- Directive
Look for "Ninja" in the records and copy every line that has it.

- Material for this exercise
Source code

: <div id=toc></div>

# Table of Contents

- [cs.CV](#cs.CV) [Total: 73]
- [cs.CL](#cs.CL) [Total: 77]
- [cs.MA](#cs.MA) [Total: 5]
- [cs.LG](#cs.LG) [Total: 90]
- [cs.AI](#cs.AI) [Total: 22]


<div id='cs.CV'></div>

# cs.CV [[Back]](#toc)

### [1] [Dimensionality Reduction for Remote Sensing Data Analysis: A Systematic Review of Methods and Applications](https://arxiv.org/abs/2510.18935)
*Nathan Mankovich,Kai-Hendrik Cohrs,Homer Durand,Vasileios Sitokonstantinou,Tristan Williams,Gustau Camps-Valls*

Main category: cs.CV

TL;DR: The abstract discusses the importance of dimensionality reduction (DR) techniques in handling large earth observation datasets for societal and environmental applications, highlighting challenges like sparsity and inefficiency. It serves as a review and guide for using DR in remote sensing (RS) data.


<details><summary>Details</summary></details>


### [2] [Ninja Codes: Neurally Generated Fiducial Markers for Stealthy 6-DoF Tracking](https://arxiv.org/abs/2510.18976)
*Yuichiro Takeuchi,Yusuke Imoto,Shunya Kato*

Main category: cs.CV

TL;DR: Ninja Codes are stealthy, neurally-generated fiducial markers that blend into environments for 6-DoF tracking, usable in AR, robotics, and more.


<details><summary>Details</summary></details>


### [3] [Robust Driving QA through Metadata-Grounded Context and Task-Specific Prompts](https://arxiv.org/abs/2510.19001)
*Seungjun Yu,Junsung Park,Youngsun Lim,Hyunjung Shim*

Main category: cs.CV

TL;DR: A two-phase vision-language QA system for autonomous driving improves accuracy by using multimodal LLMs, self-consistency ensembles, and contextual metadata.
==
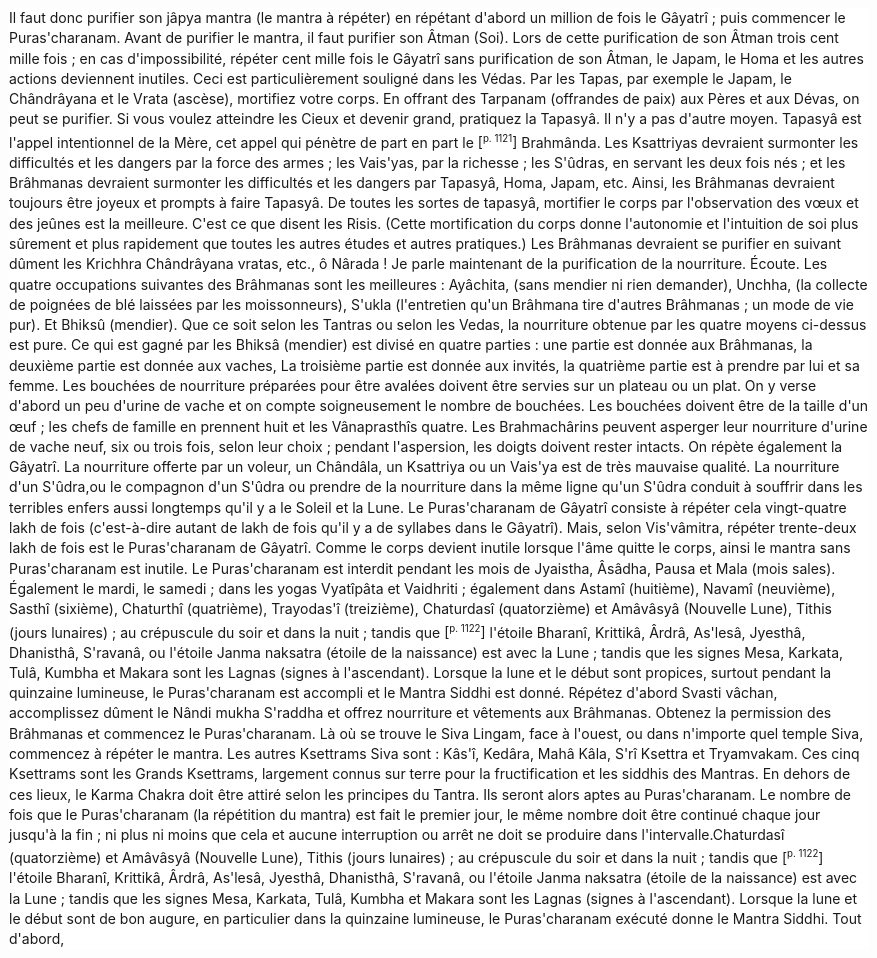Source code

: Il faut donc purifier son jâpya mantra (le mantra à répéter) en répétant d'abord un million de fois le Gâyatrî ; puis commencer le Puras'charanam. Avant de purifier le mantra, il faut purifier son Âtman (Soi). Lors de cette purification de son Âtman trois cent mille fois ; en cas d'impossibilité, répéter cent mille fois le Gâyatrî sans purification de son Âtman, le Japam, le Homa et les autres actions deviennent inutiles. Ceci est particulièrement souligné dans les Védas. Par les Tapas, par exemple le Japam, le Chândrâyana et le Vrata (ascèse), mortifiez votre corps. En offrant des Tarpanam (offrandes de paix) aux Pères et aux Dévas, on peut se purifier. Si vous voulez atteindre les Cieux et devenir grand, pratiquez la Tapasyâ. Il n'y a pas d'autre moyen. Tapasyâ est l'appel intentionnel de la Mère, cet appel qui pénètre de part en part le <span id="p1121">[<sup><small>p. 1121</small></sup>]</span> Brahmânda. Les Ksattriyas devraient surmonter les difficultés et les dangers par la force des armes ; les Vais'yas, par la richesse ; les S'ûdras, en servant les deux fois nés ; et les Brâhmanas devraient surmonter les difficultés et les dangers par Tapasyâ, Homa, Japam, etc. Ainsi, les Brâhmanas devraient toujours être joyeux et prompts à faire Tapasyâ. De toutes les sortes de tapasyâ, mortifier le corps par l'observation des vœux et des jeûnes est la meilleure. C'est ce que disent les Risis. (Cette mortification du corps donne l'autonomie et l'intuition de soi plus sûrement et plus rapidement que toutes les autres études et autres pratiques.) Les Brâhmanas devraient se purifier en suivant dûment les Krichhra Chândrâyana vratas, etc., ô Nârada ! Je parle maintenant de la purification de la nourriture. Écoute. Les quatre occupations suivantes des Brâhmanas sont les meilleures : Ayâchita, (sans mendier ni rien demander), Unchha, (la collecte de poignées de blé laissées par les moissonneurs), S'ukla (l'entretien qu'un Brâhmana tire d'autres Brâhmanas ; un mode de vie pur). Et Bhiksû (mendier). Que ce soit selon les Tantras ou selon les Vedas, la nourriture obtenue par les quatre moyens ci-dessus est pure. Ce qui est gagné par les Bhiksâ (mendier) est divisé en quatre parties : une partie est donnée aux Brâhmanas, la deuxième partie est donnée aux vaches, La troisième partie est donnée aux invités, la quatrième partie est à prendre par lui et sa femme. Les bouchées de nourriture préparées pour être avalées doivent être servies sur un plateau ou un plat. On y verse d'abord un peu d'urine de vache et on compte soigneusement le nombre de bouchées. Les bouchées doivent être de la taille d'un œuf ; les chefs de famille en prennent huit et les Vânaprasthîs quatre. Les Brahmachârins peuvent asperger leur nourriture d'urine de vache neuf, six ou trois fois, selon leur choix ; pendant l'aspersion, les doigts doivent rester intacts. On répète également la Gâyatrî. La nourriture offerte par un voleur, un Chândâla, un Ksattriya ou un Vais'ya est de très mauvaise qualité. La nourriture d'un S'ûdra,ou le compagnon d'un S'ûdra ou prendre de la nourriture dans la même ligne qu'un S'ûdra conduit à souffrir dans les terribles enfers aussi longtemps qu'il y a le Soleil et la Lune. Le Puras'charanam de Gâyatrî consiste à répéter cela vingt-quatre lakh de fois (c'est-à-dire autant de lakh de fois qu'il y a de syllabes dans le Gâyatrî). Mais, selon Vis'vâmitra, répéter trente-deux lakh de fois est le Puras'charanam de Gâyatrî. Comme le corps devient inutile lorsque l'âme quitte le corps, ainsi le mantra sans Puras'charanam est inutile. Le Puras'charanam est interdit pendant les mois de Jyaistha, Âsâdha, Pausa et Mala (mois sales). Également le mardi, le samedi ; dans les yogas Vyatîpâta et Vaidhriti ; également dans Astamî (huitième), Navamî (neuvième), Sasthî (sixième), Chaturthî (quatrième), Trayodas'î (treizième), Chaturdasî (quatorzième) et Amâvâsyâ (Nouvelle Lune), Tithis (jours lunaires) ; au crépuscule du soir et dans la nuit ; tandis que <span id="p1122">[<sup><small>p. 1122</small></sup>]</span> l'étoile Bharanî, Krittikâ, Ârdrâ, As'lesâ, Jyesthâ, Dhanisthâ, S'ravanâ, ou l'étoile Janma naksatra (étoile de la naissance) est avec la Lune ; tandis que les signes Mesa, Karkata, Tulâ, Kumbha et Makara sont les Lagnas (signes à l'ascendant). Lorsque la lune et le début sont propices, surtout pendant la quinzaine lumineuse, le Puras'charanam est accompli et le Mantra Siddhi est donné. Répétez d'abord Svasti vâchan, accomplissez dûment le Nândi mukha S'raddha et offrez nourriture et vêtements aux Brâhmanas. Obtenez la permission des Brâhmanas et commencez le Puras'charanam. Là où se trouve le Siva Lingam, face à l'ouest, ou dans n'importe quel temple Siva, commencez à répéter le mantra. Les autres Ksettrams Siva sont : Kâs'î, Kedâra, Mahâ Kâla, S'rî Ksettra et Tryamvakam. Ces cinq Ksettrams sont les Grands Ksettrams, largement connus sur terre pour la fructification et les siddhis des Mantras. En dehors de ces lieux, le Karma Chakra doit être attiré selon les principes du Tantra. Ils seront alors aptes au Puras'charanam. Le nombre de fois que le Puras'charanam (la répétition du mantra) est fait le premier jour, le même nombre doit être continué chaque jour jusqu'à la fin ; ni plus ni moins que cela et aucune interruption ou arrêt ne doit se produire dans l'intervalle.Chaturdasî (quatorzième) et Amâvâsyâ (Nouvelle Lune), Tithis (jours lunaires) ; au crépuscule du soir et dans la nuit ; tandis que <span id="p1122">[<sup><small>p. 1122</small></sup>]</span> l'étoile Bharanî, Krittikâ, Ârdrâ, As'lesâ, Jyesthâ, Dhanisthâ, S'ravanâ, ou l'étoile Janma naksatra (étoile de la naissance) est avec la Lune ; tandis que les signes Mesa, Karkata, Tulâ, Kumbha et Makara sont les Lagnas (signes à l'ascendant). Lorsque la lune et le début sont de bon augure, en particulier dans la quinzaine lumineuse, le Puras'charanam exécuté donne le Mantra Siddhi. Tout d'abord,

- Response
### [2] [Ninja Codes: Neurally Generated Fiducial Markers for Stealthy 6-DoF Tracking](https://arxiv.org/abs/2510.18976)
TL;DR: Ninja Codes are stealthy, neurally-generated fiducial markers that blend into environments for 6-DoF tracking, usable in AR, robotics, and more.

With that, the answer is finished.